The above word sets the stage for an activity calendar. To get-go the discussion, investors need to ask themselves the post-obit questions:

  1. Should threats to U.S. constitutional order as discussed in this paper be classified as a systemic risk to markets? And if and so, is there a fiduciary duty on the function of investors to identify and pursue mitigating steps?
  2. Should corporate boards and primary executives of portfolio companies support efforts to protect the right of all Americans to vote in U.S. elections and condemn measures that unfairly restrict those rights?
  3. Should investors build into stewardship platforms a policy of mitigating adventure to U.S. Constitutional integrity?
  4. Should portfolio companies follow responsible business practices by urging organizations to which they belong to terminate any financial or other support for measures that result in voter suppression in the U.Southward., and to withdraw from such organizations if such efforts fail?
  5. Should portfolio companies end whatever political contributions associated with elected officials or candidates for elected role who decline to accept the legitimate outcome of U.s. elections or who back up seditious acts?
  6. Should investors regularly monitor fiscal agents they may employ to ensure that they are aligned both in word and deed with our efforts to address the systemic risks to U.South. constitutional integrity?

About the authors

William A. Galston holds the Ezra 1000. Zilkha Chair in the Brookings Institution'due south Governance Studies Program, where he serves as a Senior Fellow.
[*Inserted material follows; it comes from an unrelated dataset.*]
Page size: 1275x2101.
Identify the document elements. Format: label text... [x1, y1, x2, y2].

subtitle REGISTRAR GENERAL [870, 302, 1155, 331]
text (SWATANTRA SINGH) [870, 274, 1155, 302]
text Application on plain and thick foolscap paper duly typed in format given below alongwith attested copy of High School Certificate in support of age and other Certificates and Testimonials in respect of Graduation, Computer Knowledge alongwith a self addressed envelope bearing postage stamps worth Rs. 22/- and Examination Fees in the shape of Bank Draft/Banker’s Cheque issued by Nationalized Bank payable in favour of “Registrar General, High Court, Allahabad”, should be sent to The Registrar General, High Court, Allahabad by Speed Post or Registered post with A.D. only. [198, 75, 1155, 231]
Prior to January 2006 he was the Saul Stern Professor and Acting Dean at the School of Public Policy, University of Maryland, managing director of the Institute for Philosophy and Public Policy, founding director of the Center for Data and Research on Civic Learning and Engagement (Circle), and executive director of the National Committee on Civic Renewal. A participant in half-dozen presidential campaigns, he served from 1993 to 1995 as Deputy Assistant to President Clinton for Domestic Policy. Galston is the author of ten books and more than than 100 articles in the fields of political theory, public policy, and American politics. His most contempo books areAnti-Pluralism: The Populist Threat to Liberal Democracy(Yale, 2018),Public Matters (Rowman & Littlefield, 2005), andThe Practice of Liberal Pluralism (Cambridge, 2004). A winner of the American Political Scientific discipline Association'southward Hubert H. Humphrey award, he was elected to the American University of Arts and Sciences in 2004. He writes a weekly column for the Wall Street Periodical.
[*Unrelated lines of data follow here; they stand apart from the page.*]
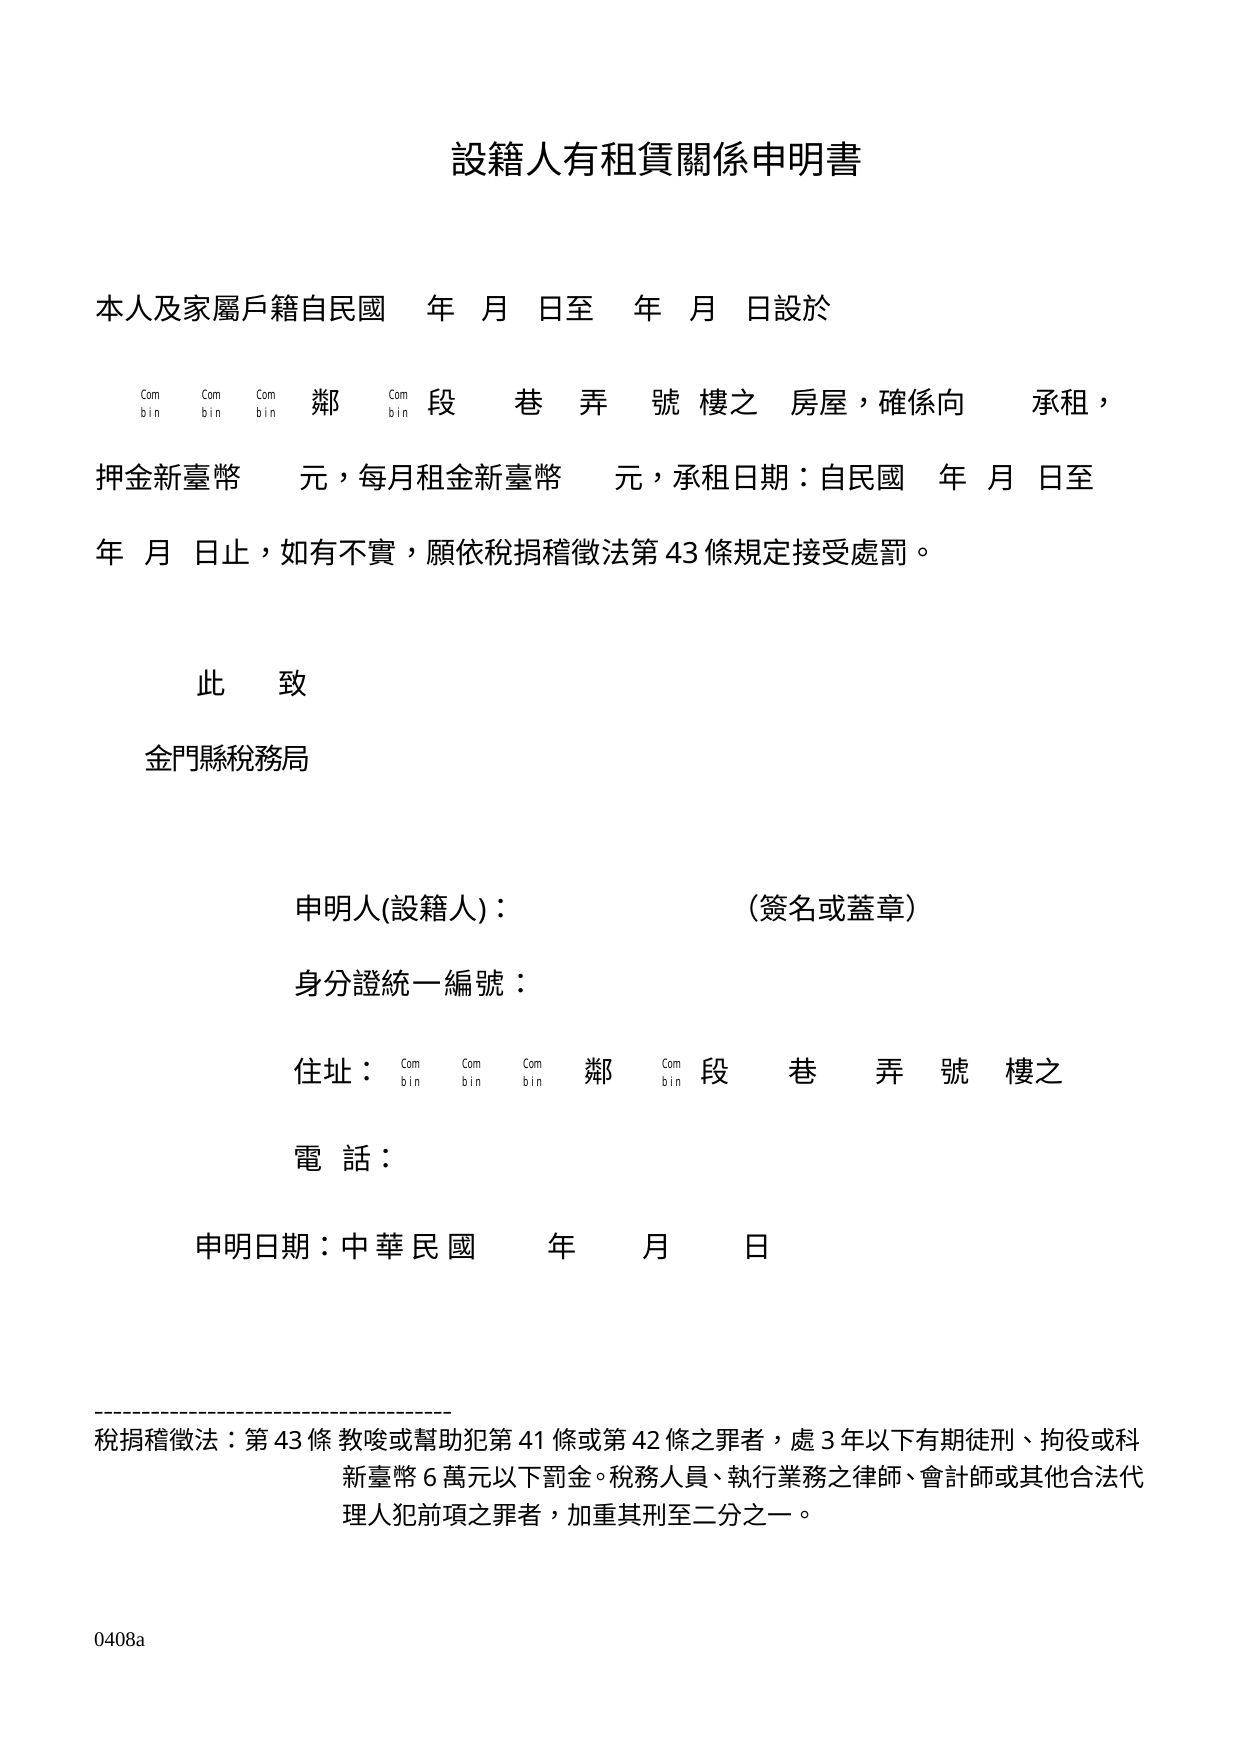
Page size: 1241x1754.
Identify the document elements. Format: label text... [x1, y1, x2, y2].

text Combin Combin Combin 鄰 Combin 段 巷 弄 號 樓之 房屋，確係向 承租，押金新臺幣 元，每月租金新臺幣 元，承租日期：自民國 年 月 日至 年 月 日止，如有不實，願依稅捐稽徵法第43條規定接受處罰。 [95, 363, 1146, 588]
text 電 話： [244, 1119, 1144, 1194]
text 設籍人有租賃關係申明書 [94, 119, 1144, 194]
text 本人及家屬戶籍自民國 年 月 日至 年 月 日設於 [95, 269, 1146, 344]
text 身分證統一編號： [244, 944, 1144, 1019]
text 申明人(設籍人)： （簽名或蓋章） [244, 869, 1144, 944]
text 申明日期：中 華 民 國 年 月 日 [144, 1207, 1144, 1282]
text 此 致 [94, 644, 1144, 719]
text 住址： Combin Combin Combin 鄰 Combin 段 巷 弄 號 樓之 [294, 1032, 1144, 1107]
text 稅捐稽徵法：第43條 教唆或幫助犯第41條或第42條之罪者，處3年以下有期徒刑、拘役或科新臺幣6萬元以下罰金。稅務人員、執行業務之律師、會計師或其他合法代理人犯前項之罪者，加重其刑至二分之一。 [94, 1419, 1144, 1532]
text 金門縣稅務局 [94, 719, 1144, 794]
text ˍˍˍˍˍˍˍˍˍˍˍˍˍˍˍˍˍˍˍˍˍˍˍˍˍˍˍˍˍˍˍˍˍˍˍˍˍˍ [94, 1382, 1144, 1419]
Elaine C. Kamarck is a Senior Young man in the Governance Studies program likewise equally the Managing director of the Center for Constructive Public Management at the Brookings Establishment. She is an expert on American balloter politics and regime innovation and reform in the United states, OECD nations, and developing countries. Kamarck is the author of "Primary Politics: Everything You lot Need to Know about How America Nominates Its Presidential Candidates" and "Why Presidents Fail And How They Can Succeed Over again." Kamarck is too a Lecturer in Public Policy at the Harvard Kennedy Schoolhouse of Government. She served in the White Firm from 1993 to 1997, where she created and managed the Clinton Administration's National Performance Review, also known as the "reinventing government initiative." Kamarck conducts research on the American presidency, American politics, the presidential nominating process and government reform and innovation.
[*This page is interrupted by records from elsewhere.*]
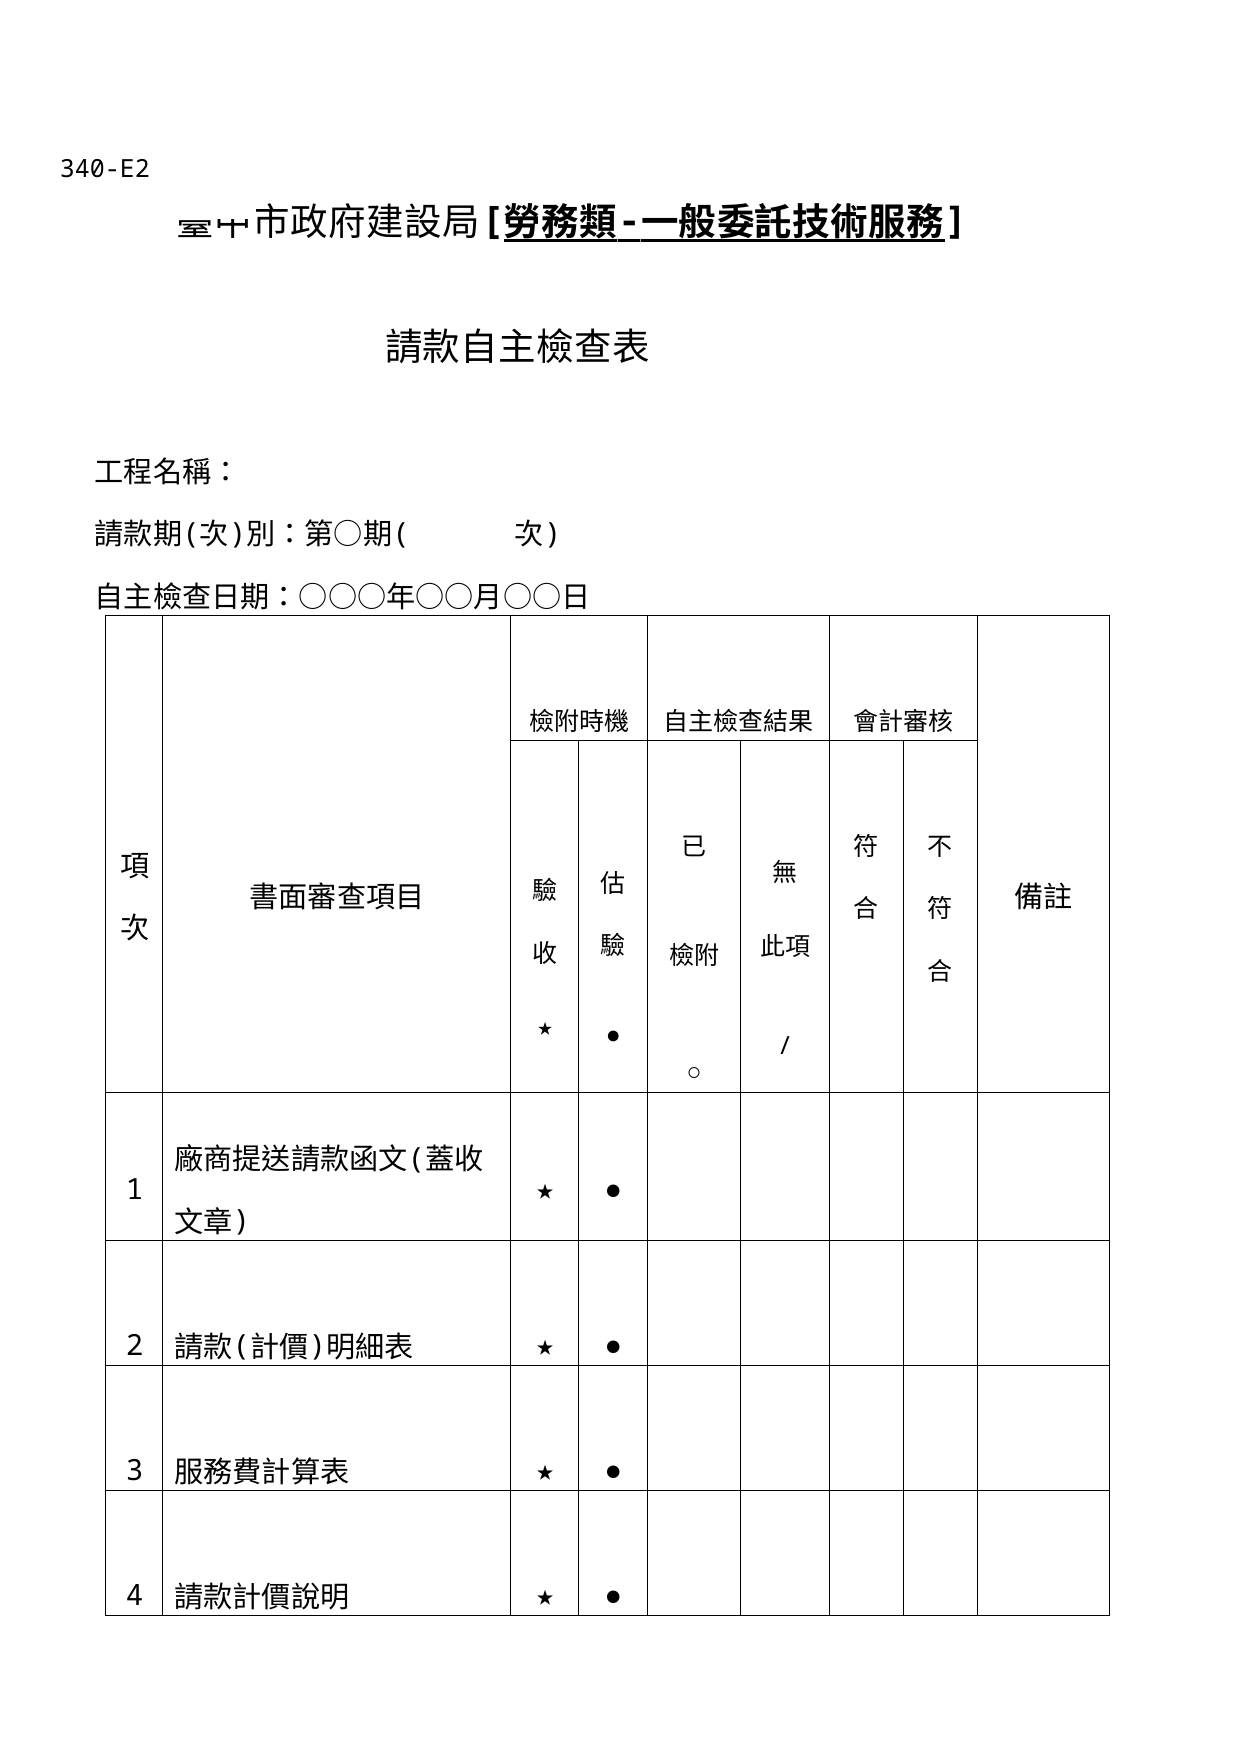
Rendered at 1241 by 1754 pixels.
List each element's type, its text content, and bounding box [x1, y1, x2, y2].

table_cell [830, 1366, 903, 1490]
text 自主檢查日期：○○○年○○月○○日 [94, 553, 1063, 615]
table_header 備註 [978, 616, 1109, 1092]
table_header 項次 [106, 616, 162, 1092]
table_header 檢附時機 [511, 616, 647, 740]
table_cell 請款(計價)明細表 [163, 1241, 510, 1365]
table_cell [978, 1366, 1109, 1490]
table_cell 2 [106, 1241, 162, 1365]
table_cell 驗收 ★ [511, 741, 578, 1092]
text 請款期(次)別：第○期( 次) [94, 490, 1063, 553]
table_cell 已 檢附 ○ [648, 741, 740, 1092]
table_cell 估驗 ● [579, 741, 647, 1092]
table_cell [978, 1093, 1109, 1240]
table_cell [648, 1093, 740, 1240]
text 340-E2 [45, 151, 241, 185]
text 臺中市政府建設局[勞務類-一般委託技術服務] [153, 178, 1160, 240]
table_cell [904, 1241, 977, 1365]
table_cell ★ [511, 1366, 578, 1490]
table_cell [978, 1241, 1109, 1365]
table_cell [904, 1093, 977, 1240]
table_cell [830, 1491, 903, 1615]
table_cell [648, 1241, 740, 1365]
table_cell 1 [106, 1093, 162, 1240]
table_header 書面審查項目 [163, 616, 510, 1092]
table_cell ● [579, 1093, 647, 1240]
table_cell [904, 1491, 977, 1615]
table_cell ● [579, 1491, 647, 1615]
table_cell [741, 1366, 829, 1490]
table_cell [741, 1093, 829, 1240]
table_cell 符 合 [830, 741, 903, 1092]
table_cell 請款計價說明 [163, 1491, 510, 1615]
text 請款自主檢查表 [153, 303, 1160, 365]
table_cell 3 [106, 1366, 162, 1490]
table_cell 不 符 合 [904, 741, 977, 1092]
table_cell [830, 1241, 903, 1365]
table_cell 無 此項 / [741, 741, 829, 1092]
table_cell ● [579, 1241, 647, 1365]
table_cell ● [579, 1366, 647, 1490]
table_cell [830, 1093, 903, 1240]
table_header 會計審核 [830, 616, 977, 740]
text 工程名稱： [94, 428, 1063, 490]
table_cell [978, 1491, 1109, 1615]
table_cell [904, 1366, 977, 1490]
table_cell ★ [511, 1093, 578, 1240]
table_cell 服務費計算表 [163, 1366, 510, 1490]
table_cell ★ [511, 1491, 578, 1615]
table_cell [648, 1491, 740, 1615]
table_cell 廠商提送請款函文(蓋收文章) [163, 1093, 510, 1240]
table_cell ★ [511, 1241, 578, 1365]
table_cell [741, 1491, 829, 1615]
table_cell [741, 1241, 829, 1365]
table_header 自主檢查結果 [648, 616, 829, 740]
table_cell 4 [106, 1491, 162, 1615]
table_cell [648, 1366, 740, 1490]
The Brookings Institution is a nonprofit organization devoted to independent enquiry and policy solutions. Its mission is to conduct high-quality, independent research and, based on that inquiry, to provide innovative, practical recommendations for policymakers and the public. The conclusions and recommendations of any Brookings publication are solely those of its author(s), and do not reflect the views of the Institution, its management, or its other scholars.

Amazon, BlackRock, and Google provide general, unrestricted funding to the Institution. The findings, interpretations, and conclusions in this written report are non influenced by whatever donation. Brookings recognizes that the value it provides is in its absolute delivery to quality, independence, and impact. Activities supported by its donors reflect this delivery.